Everyone wants to be remembered, but the human memory is notoriously fallible. No one is going to remember exactly everything that took place in your performance next week or next month, but that doesn’t mean that you can’t have any influence at all over what is remembered. Rather than jump immediately into every possible aspect of memorability right away, let’s suppose that there is just one big effect that you want someone to stick in someone’s mind.
It’s a pretty standard doctrine by now that it’s a good idea for your act to produce something tangible that your audience can physically carry away with them. And doing so can produce a number of benefits if it’s done correctly.
Giving away a signed card at the end of an ACR isn’t going to cut it. It’s just a normal playing card with some writing on it. Who needs that? It’s going to go straight in the trash when the recipient arrives home.
What about an object that visually tells a story about the impossible way in which it was produced? Something like the card with the shadow of a missing pip from Jay Sankey’s Reconstruction?

That’s heading the right direction, but it’s not like anyone’s going to frame a normal playing card just because it has a bit of soot on it.

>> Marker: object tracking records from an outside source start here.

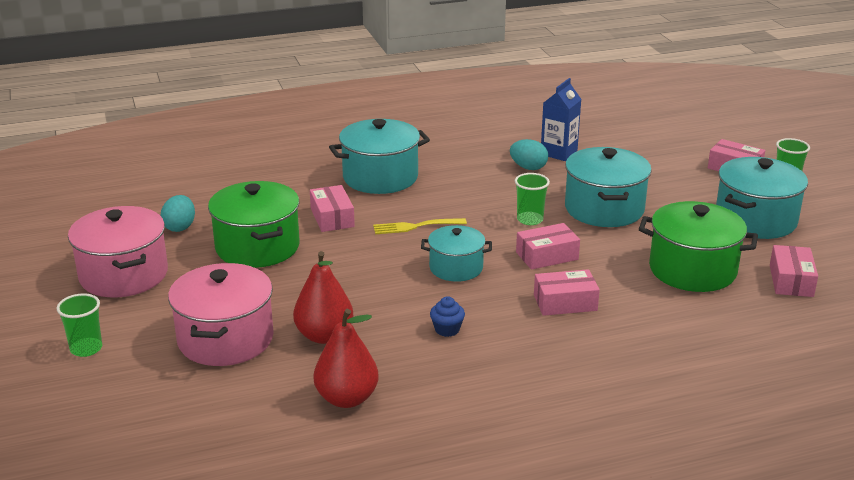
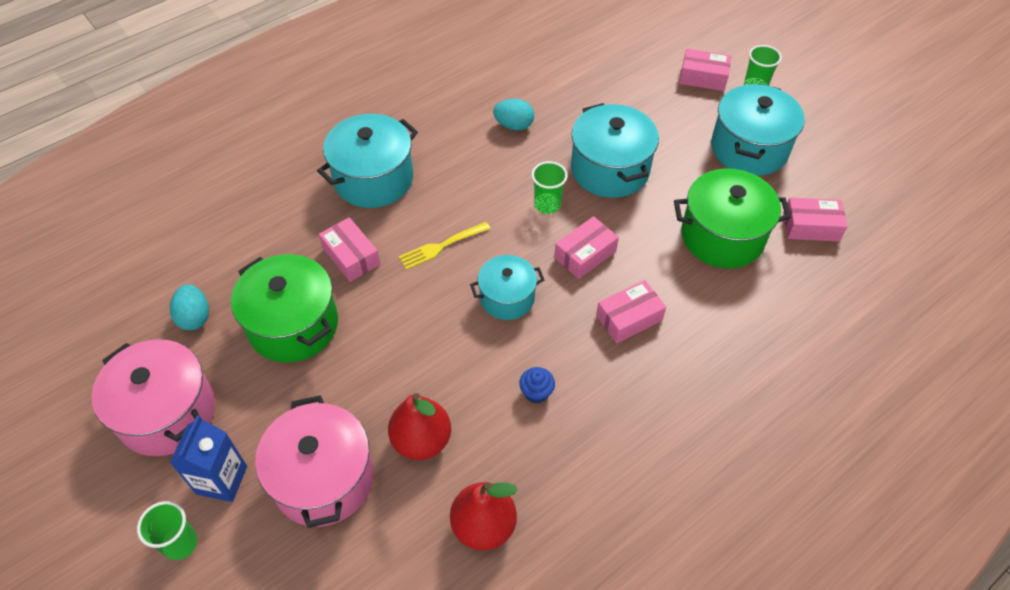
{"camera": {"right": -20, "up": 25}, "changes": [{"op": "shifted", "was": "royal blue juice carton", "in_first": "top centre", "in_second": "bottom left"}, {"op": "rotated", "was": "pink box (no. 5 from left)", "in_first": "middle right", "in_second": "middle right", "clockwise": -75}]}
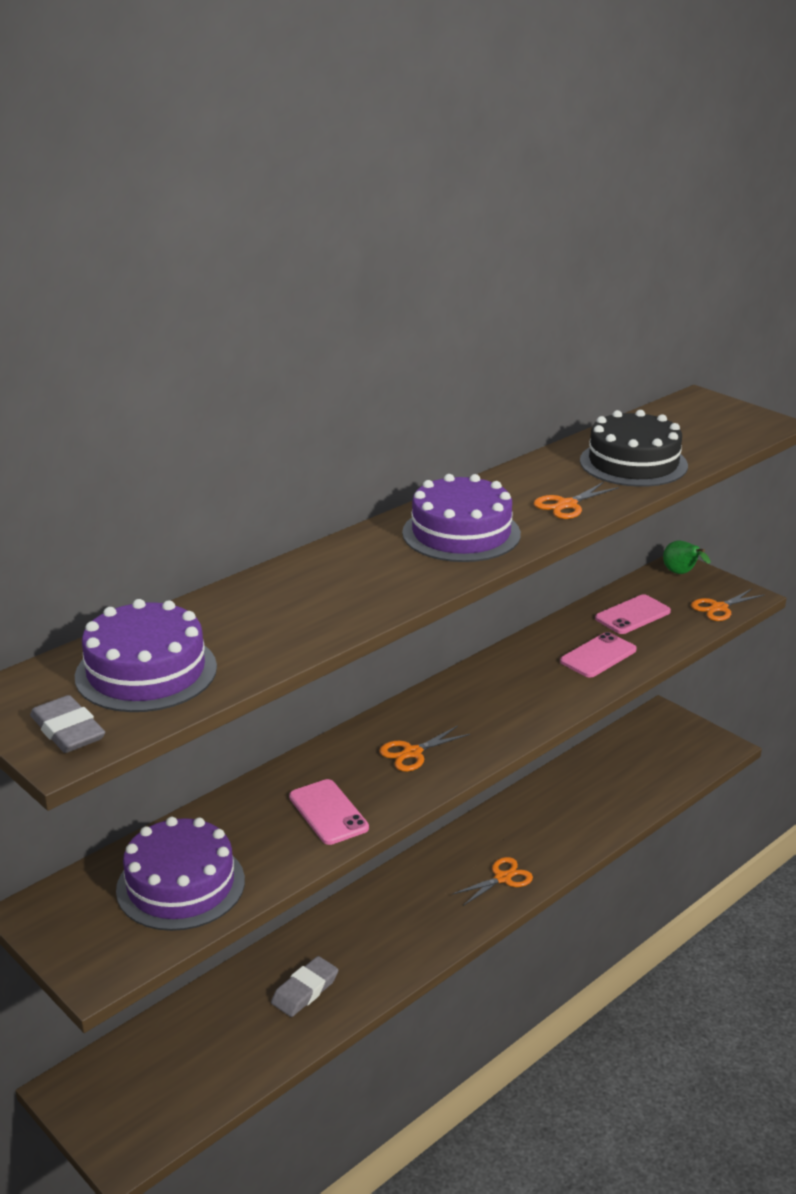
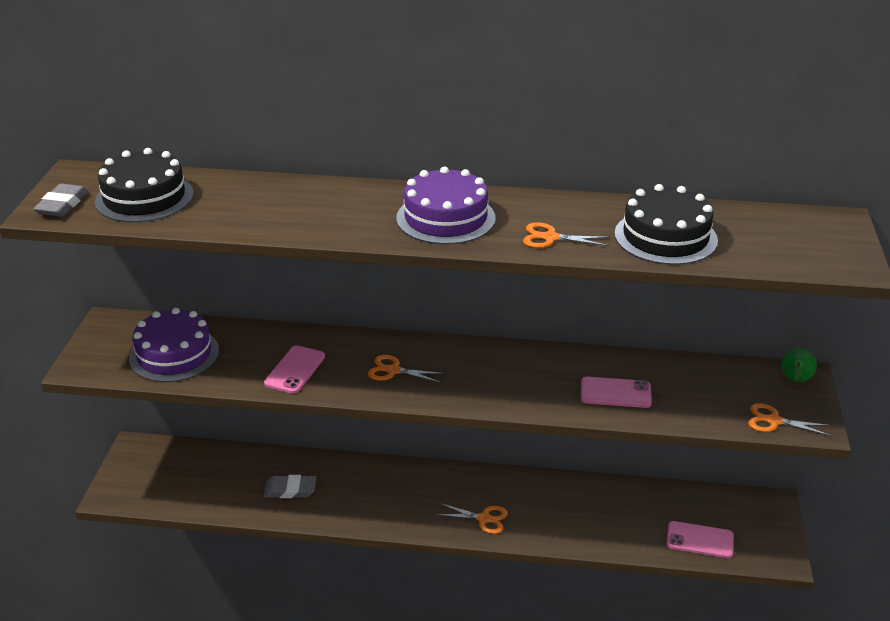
{"camera": {"right": 50, "up": 5}, "changes": [{"op": "shifted", "was": "pink phone (no. 3 from left)", "in_first": "middle right", "in_second": "bottom right"}, {"op": "repainted", "was": "violet layer cake (no. 1 from left)", "now": "black layer cake (no. 1 from left)", "in_first": "middle left", "in_second": "top left"}]}
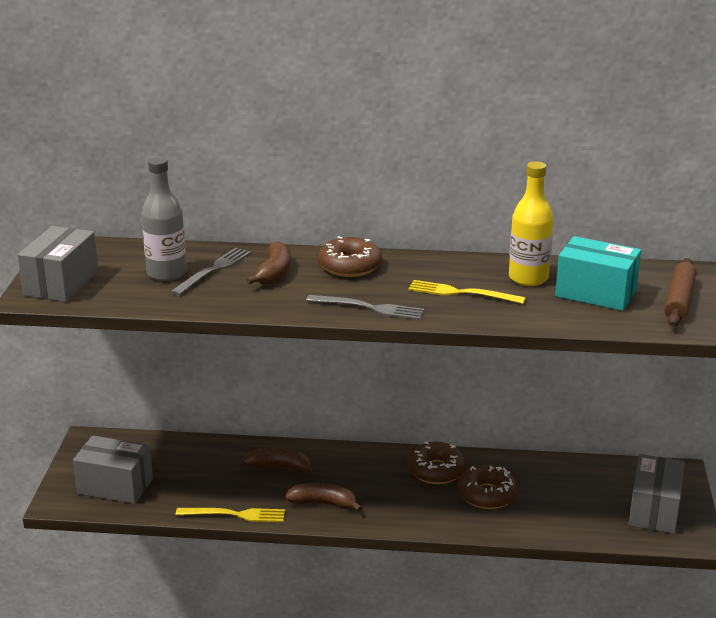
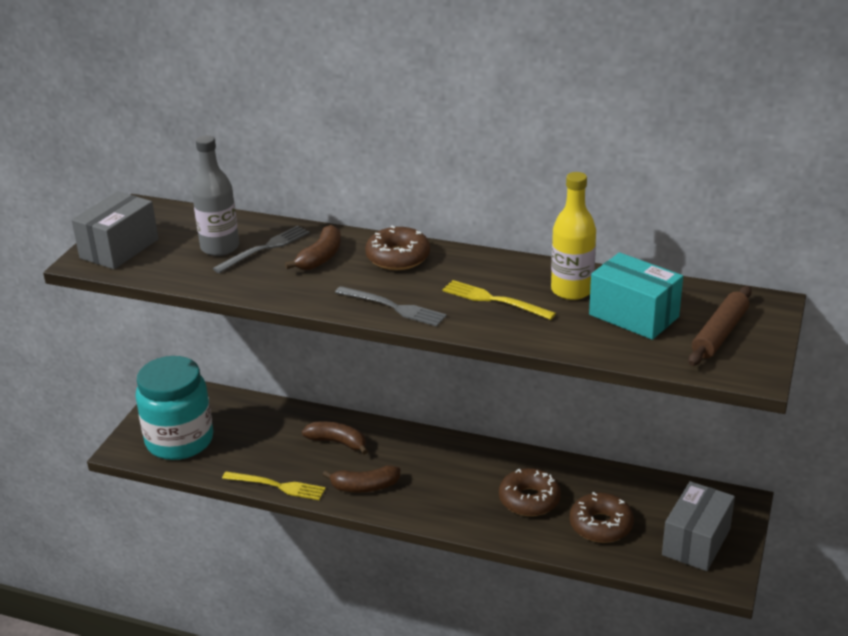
{"camera": {"right": 15, "up": 5}, "changes": [{"op": "swapped", "was": "gray box (no. 2 from left)", "now": "aqua preserve jar", "in_first": "bottom left", "in_second": "middle left"}, {"op": "shifted", "was": "dark brown donut (no. 2 from left in the first image)", "now": "dark brown donut (no. 3 from left)", "in_first": "bottom centre", "in_second": "bottom right"}, {"op": "rotated", "was": "dark brown banana fruit (no. 3 from left)", "in_first": "bottom centre", "in_second": "bottom centre", "clockwise": 150}]}
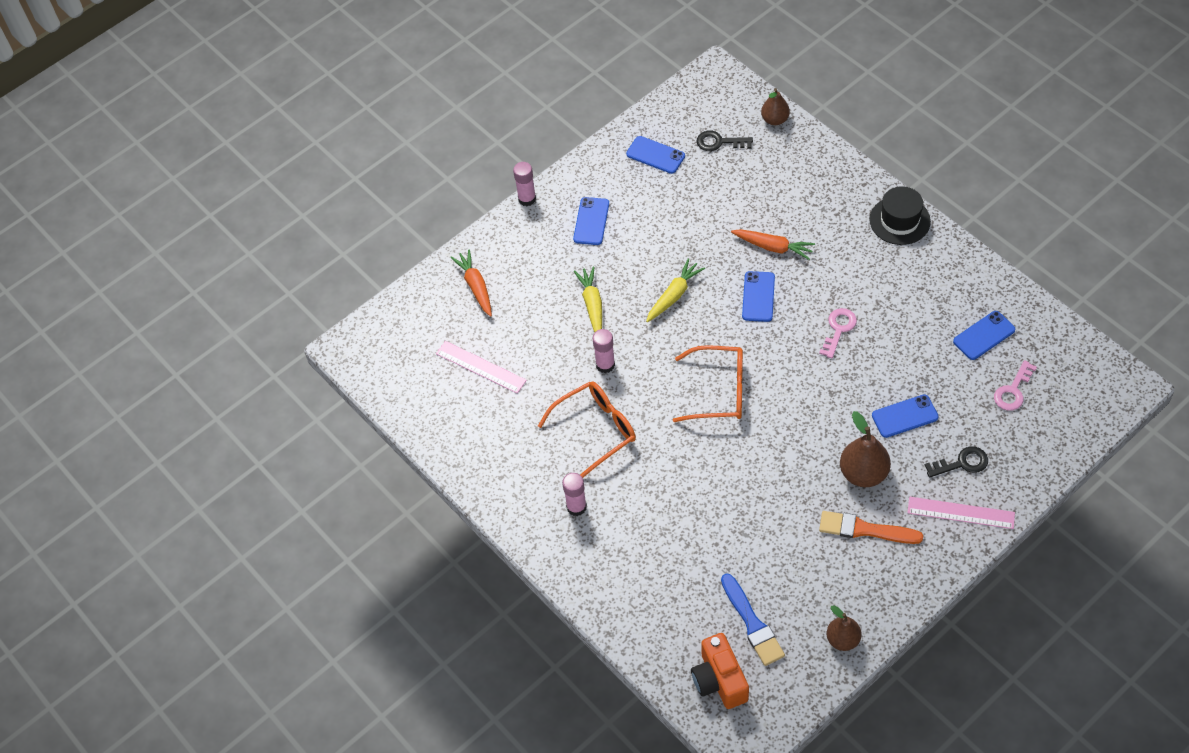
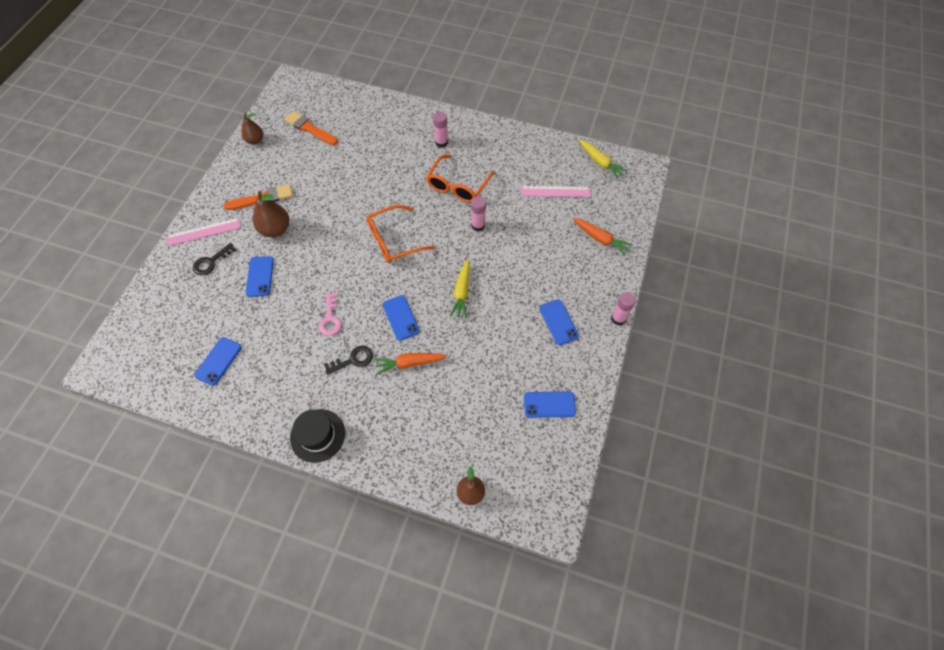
{"camera": {"right": 145, "up": 5}, "changes": [{"op": "shifted", "was": "black key (no. 1 from left in the first image)", "now": "black key (no. 2 from left)", "in_first": "top centre", "in_second": "centre"}, {"op": "shifted", "was": "bright yellow carrot (no. 1 from left in the first image)", "now": "bright yellow carrot (no. 2 from left)", "in_first": "centre", "in_second": "top centre"}, {"op": "gone", "was": "pink key (no. 2 from left)", "in_first": "middle right"}, {"op": "rotated", "was": "royal blue phone (no. 4 from left in the first image)", "in_first": "middle right", "in_second": "middle left", "clockwise": -45}, {"op": "repainted", "was": "royal blue paintbrush", "now": "bright orange paintbrush (no. 2 from left)", "in_first": "bottom centre", "in_second": "top left"}, {"op": "gone", "was": "bright orange photo camera", "in_first": "bottom centre"}]}
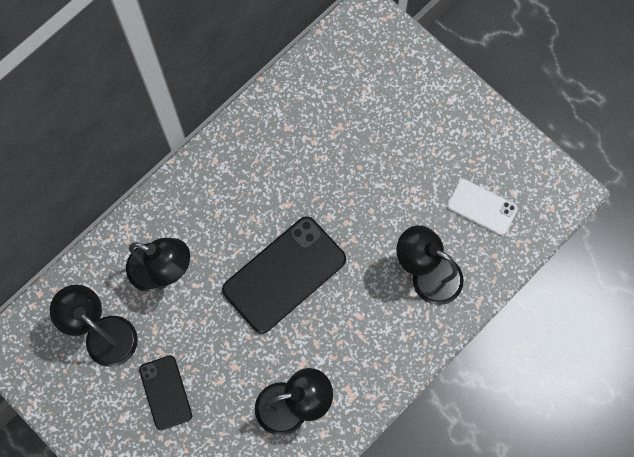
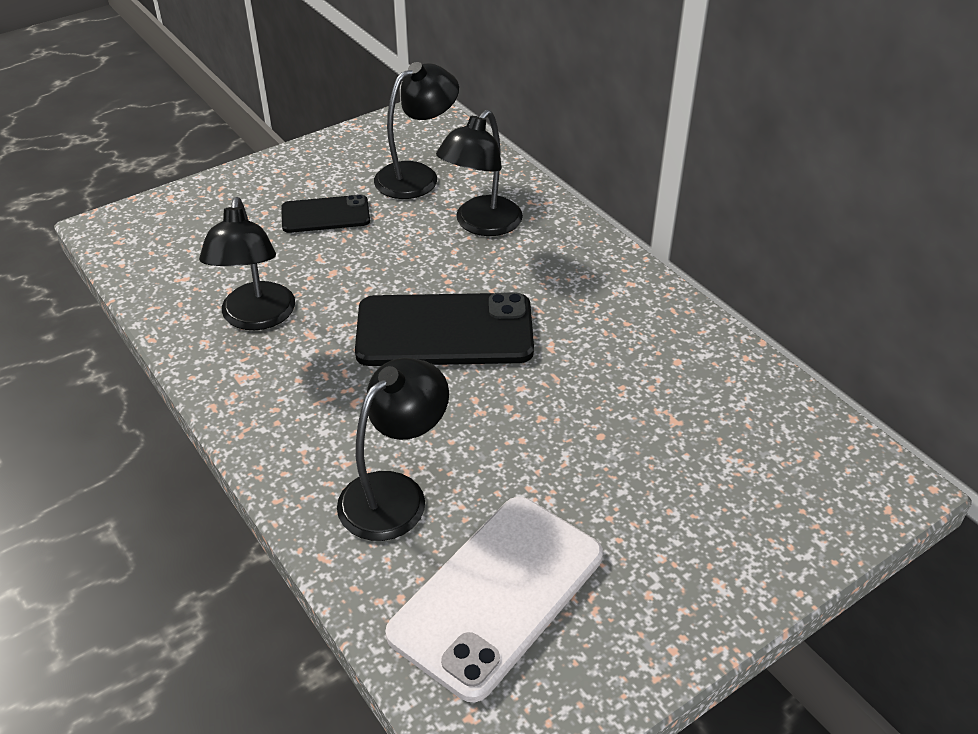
{"camera": {"right": 100, "up": -30}, "changes": [{"op": "scaled", "was": "snow-white phone", "in_first": "middle right", "in_second": "bottom centre", "ratio": 1.78}, {"op": "rotated", "was": "black phone (no. 2 from left)", "in_first": "centre", "in_second": "centre", "clockwise": -60}]}
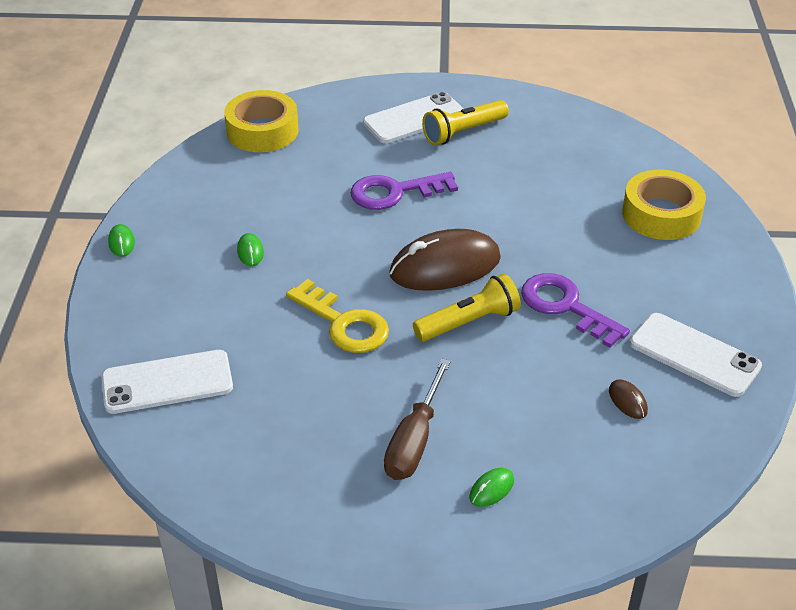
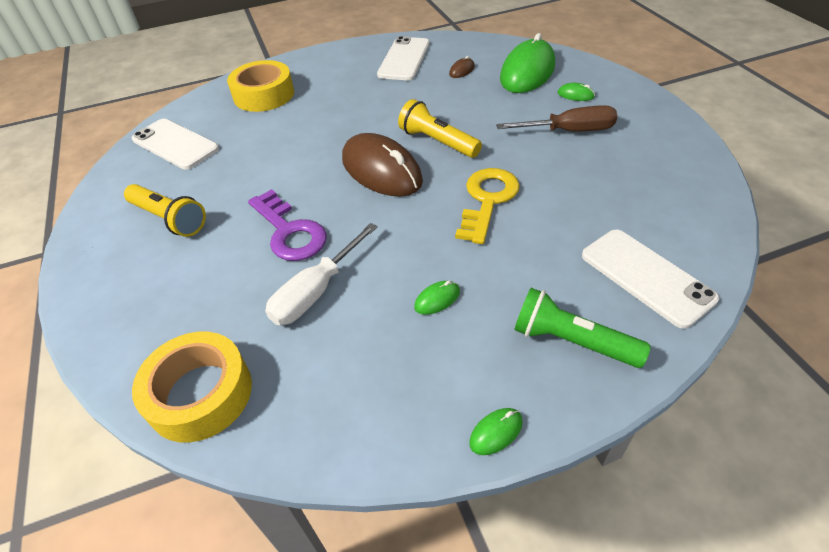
{"camera": {"right": -110, "up": 5}, "changes": [{"op": "shifted", "was": "snow-white phone (no. 2 from left in the first image)", "now": "snow-white phone (no. 1 from left)", "in_first": "top centre", "in_second": "top left"}, {"op": "gone", "was": "violet key (no. 2 from left)", "in_first": "middle right"}, {"op": "new", "now": "leaf-green PC mouse (no. 3 from left)", "in_second": "top centre"}, {"op": "new", "now": "snow-white hand screwdriver", "in_second": "centre"}, {"op": "new", "now": "leaf-green torch", "in_second": "middle right"}]}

Smart money says anyone but a true hoarder drops that in the trash as soon as they’re out of sight as well.
Even better would be a custom-made card, a piece of art that would be worthy of attention and display in its own right (stay tuned for a tutorial on how you can do so from the comfort of your own home!), but I’d be very surprised even so if even one in ten people actually bothered to save and display it.
I’ve been to a lot of close-up magic shows recently. No fewer than four in four different cities over the course of a month. And every single show resulted in at least one souvenir for me or the layman whom I dragged along to these shows. Here, I have rated them from worst to best in terms of what you would like a souvenir to be.
- A soggy signed card (straight to the trash)
- A custom deck (I’m playing with it right now. I love it. But it’s just a regular deck.)
- A rose (a perfect reminder of the effect in which it was produced—but also, of course, abandoned in a glass of water in a hotel room)
- A full, sealed plastic bottle with a signed card inside (also abandoned in a hotel room—you can’t even take it on an airplane!)
- A fork twisted into a card holder (brought home and displayed on my desk)

If you think memorability of your performance is desirable (and I am not arguing you must), and if you want to reinforce that memory by providing a souvenir, these are the qualities you should ensure the object has (and yes, I mean ALL of these qualities, not just as many as possible):
- Uniqueness: something the audience has never seen before and will likely never see again anywhere else. (E.g. a card featuring his great-grandmother posing as a centerfold)
- Impossibility: something that the audience can’t easily make themselves and certainly couldn’t make the way they saw you make it. (E.g. the very key to the car they arrived in encased in a solid block of resin)
- Portability: something that fits in a pocket or pocketbook and is easy to carry home. (E.g. a five-dollar bill folded into an origami dong)
- Independent Utility: something that could reasonably be sold as a tchotchke in a souvenir store. (E.g. an attractive keychain pendant that, when you look at a light through a hole in its side, reveals the participant’s naked grandmother playfully hiding her chest behind the signed, selected card.)
- Direct Connection to the Effect that Produced It: something that cannot be seen without instantly bringing to mind the effect you want remembered.
Take this list of criteria and use it to measure the five souvenirs I received this past month and see if you come up with the same ordering I did. I should note that criterion 5 is the most important one for effect-specific memorability. It counts as much as the others combined.
It follows that not every effect is suited to be memorialized with a souvenir, but you’d be surprised how you might incorporate natural souvenirs into the effects you already enjoy performing. That said, don’t take any of this as an argument to start trying to wedge souvenirs into your act just to make it more memorable, or adding effects to your act just so that you can produce souvenirs. But if you are already giving away things with your performances, you might want to see if you can find ways to improve them so that they don’t land in the nearest circular file the moment you step out of view.
Bonus
What if you want someone to remember EVERY effect you did? Try this: put something in an envelope and give it to a participant with instructions not to open it for a week. For instance, seal your last answer in a Q&A routine and request the asker of the question it answers to think about the question themselves, only opening your answer when they have come to a decision/solution. Inside is a card with an answer on one side. On the other side? A compact description of your entire show complete with a confabulation of the choices the audience made along the way. Maybe the participant will throw the card away after reading your answer, but maybe they’ll take a quick pic of it before they do. At the very least, they’ll come away with one more reminder of everything they saw—but I’ll leave the topic of reminders for a future post.